EXERCISE TEXT:
☆ ☆ ☆
By Celestine Bohlen
May 17 (Bloomberg) -- As revelations about the treatment of prisoners in Iraq fuel worldwide opposition to the U.S.-led occupation, authors and historians including Dilip Hiro and Niall Ferguson say President George W. Bush has failed to learn from the Arab nation's past.
The publication of pictures of naked detainees being abused and humiliated in Baghdad's Abu Ghraib prison ``marked the shedding of the last part of the fig leaf worn by President Bush to justify his invasion of Iraq,'' said Hiro, 64, the London- based author of 25 books, including five on the Middle East. Among them is ``Iraq: In the Eye of the Storm.''
Bush affirmed his support for Defense Secretary Donald Rumsfeld last week as more photos were published showing abuse of Iraqi prisoners. ``You are doing a superb job,'' Bush told Rumsfeld at a news conference last Monday at the Pentagon. On Thursday, Rumsfeld made a surprise trip to Iraq to visit U.S. troops.
As gun battles raged in Fallujah, a majority Sunni Muslim city, and Najaf, a Shiite holy city, the military death toll has escalated. More than 145 coalition soldiers were killed in April, while 35 died in the first 12 days of May. Altogether, 882 allied personnel have been killed since the war began more than a year ago, according to coalition figures.
`Repeating History'
Ferguson, 40, a professor of history at New York University and author of the forthcoming book ``Colossus: The Price of American Empire,'' said the U.S. hasn't understood that it is an imperial power, inheriting a role once played by the British. In 1920, British forces quelled a similar revolt in Iraq -- and remained in the country for another 35 years.
``We have the spectacle of a great English-speaking power occupying Iraq and more or less repeating history, precisely because it neglected to pay attention to it before,'' said Ferguson, who is also a senior fellow at the Hoover Institution in Palo Alto, California. Ferguson, in his book ``The Pity of War'' argued that Britain's misreading of German intentions in 1914 escalated what could have been a local conflict into World War I.
☆ ☆ ☆
RECORDED DATA:
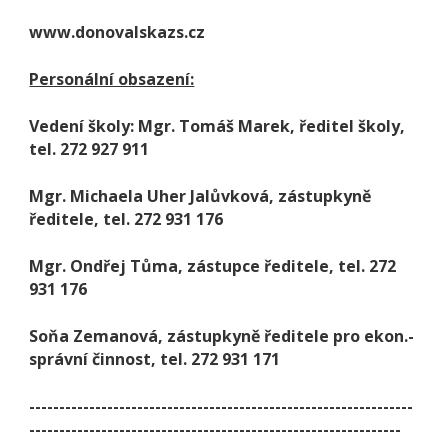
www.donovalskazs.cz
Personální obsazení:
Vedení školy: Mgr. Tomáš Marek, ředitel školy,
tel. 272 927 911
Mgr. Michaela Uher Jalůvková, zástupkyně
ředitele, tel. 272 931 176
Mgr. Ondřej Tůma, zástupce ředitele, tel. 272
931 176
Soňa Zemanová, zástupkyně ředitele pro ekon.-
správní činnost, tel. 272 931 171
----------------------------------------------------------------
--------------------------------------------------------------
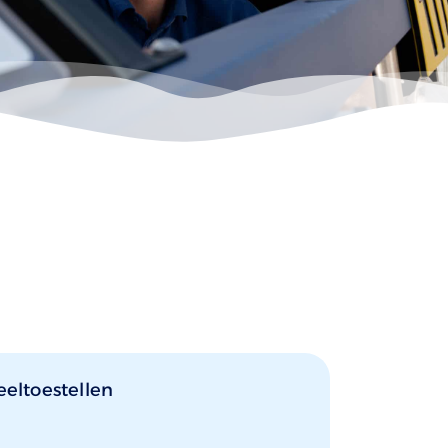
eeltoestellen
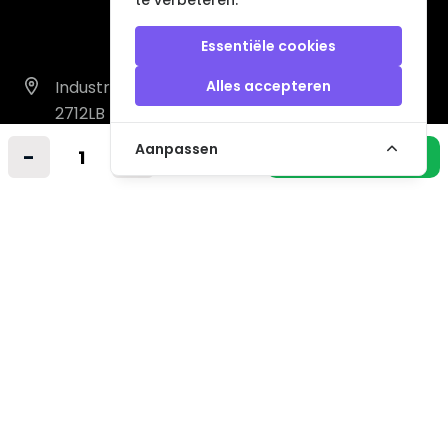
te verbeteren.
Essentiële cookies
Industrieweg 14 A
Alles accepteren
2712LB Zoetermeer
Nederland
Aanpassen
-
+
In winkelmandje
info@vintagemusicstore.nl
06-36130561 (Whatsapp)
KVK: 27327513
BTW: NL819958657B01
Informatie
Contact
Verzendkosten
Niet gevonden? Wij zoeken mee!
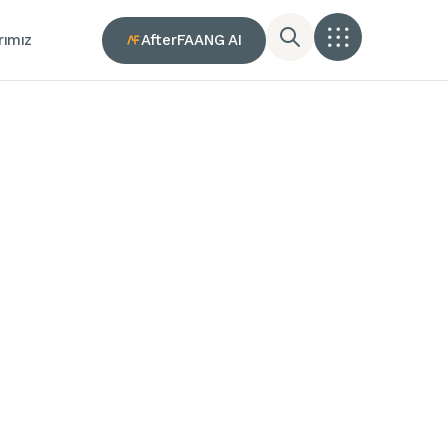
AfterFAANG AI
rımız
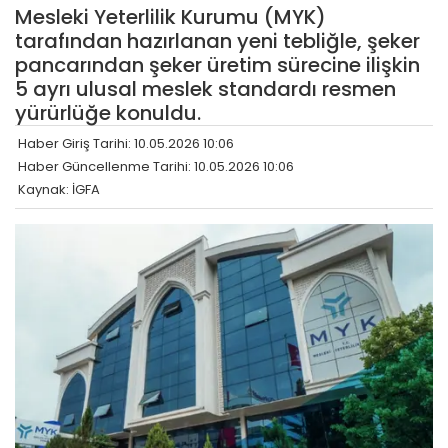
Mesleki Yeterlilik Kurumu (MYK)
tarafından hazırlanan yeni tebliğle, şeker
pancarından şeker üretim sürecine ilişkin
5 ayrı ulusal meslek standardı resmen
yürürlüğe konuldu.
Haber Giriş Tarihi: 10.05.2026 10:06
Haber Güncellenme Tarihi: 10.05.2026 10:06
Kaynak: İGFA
☆ ☆ ☆
TO DO: Reproduce the part of the Iraq article that begins at the words "As gun battles" and stops after the words "another 35 years.". Work only from the Iraq article; the records play no part.

RESULT FOR THIS TASK:
As gun battles raged in Fallujah, a majority Sunni Muslim city, and Najaf, a Shiite holy city, the military death toll has escalated. More than 145 coalition soldiers were killed in April, while 35 died in the first 12 days of May. Altogether, 882 allied personnel have been killed since the war began more than a year ago, according to coalition figures.
`Repeating History'
Ferguson, 40, a professor of history at New York University and author of the forthcoming book ``Colossus: The Price of American Empire,'' said the U.S. hasn't understood that it is an imperial power, inheriting a role once played by the British. In 1920, British forces quelled a similar revolt in Iraq -- and remained in the country for another 35 years.